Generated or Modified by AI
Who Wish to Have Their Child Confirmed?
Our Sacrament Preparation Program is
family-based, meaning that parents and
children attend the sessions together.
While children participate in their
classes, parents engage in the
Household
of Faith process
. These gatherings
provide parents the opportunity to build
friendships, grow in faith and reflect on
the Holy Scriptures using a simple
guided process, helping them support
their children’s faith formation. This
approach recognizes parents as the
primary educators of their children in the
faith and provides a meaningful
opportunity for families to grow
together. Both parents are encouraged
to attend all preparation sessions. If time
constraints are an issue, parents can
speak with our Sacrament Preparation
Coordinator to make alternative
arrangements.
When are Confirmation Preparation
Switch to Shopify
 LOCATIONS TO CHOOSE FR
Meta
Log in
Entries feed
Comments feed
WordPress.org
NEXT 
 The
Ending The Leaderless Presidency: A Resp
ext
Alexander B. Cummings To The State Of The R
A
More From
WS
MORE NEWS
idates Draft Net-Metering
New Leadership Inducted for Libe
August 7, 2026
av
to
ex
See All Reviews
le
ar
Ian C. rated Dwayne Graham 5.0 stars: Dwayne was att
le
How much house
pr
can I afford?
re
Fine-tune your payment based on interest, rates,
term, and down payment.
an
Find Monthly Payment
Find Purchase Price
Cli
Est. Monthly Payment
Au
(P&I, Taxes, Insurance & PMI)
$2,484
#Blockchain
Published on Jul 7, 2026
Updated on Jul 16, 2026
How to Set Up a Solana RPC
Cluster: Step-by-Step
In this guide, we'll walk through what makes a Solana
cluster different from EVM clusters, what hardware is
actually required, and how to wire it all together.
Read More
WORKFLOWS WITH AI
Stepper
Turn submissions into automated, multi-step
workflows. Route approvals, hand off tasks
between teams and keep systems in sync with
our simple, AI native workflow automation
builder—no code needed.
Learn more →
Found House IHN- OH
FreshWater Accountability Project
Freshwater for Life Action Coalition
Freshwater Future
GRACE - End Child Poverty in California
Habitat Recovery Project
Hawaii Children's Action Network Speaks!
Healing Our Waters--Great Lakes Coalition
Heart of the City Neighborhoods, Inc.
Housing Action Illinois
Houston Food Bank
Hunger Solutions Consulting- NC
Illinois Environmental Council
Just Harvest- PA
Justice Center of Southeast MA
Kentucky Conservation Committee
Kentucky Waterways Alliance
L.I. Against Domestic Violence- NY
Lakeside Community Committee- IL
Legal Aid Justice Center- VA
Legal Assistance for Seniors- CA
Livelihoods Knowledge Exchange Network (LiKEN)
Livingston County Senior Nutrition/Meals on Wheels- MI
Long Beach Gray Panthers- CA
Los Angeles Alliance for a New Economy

**TASK DETAILS**
Copy out, without any change, the part of the entries above that opens with their first line and closes with the line containing "Switch to Shopify", including both of those lines.

**SOLUTION**
Generated or Modified by AI
Who Wish to Have Their Child Confirmed?
Our Sacrament Preparation Program is
family-based, meaning that parents and
children attend the sessions together.
While children participate in their
classes, parents engage in the
Household
of Faith process
. These gatherings
provide parents the opportunity to build
friendships, grow in faith and reflect on
the Holy Scriptures using a simple
guided process, helping them support
their children’s faith formation. This
approach recognizes parents as the
primary educators of their children in the
faith and provides a meaningful
opportunity for families to grow
together. Both parents are encouraged
to attend all preparation sessions. If time
constraints are an issue, parents can
speak with our Sacrament Preparation
Coordinator to make alternative
arrangements.
When are Confirmation Preparation
Switch to Shopify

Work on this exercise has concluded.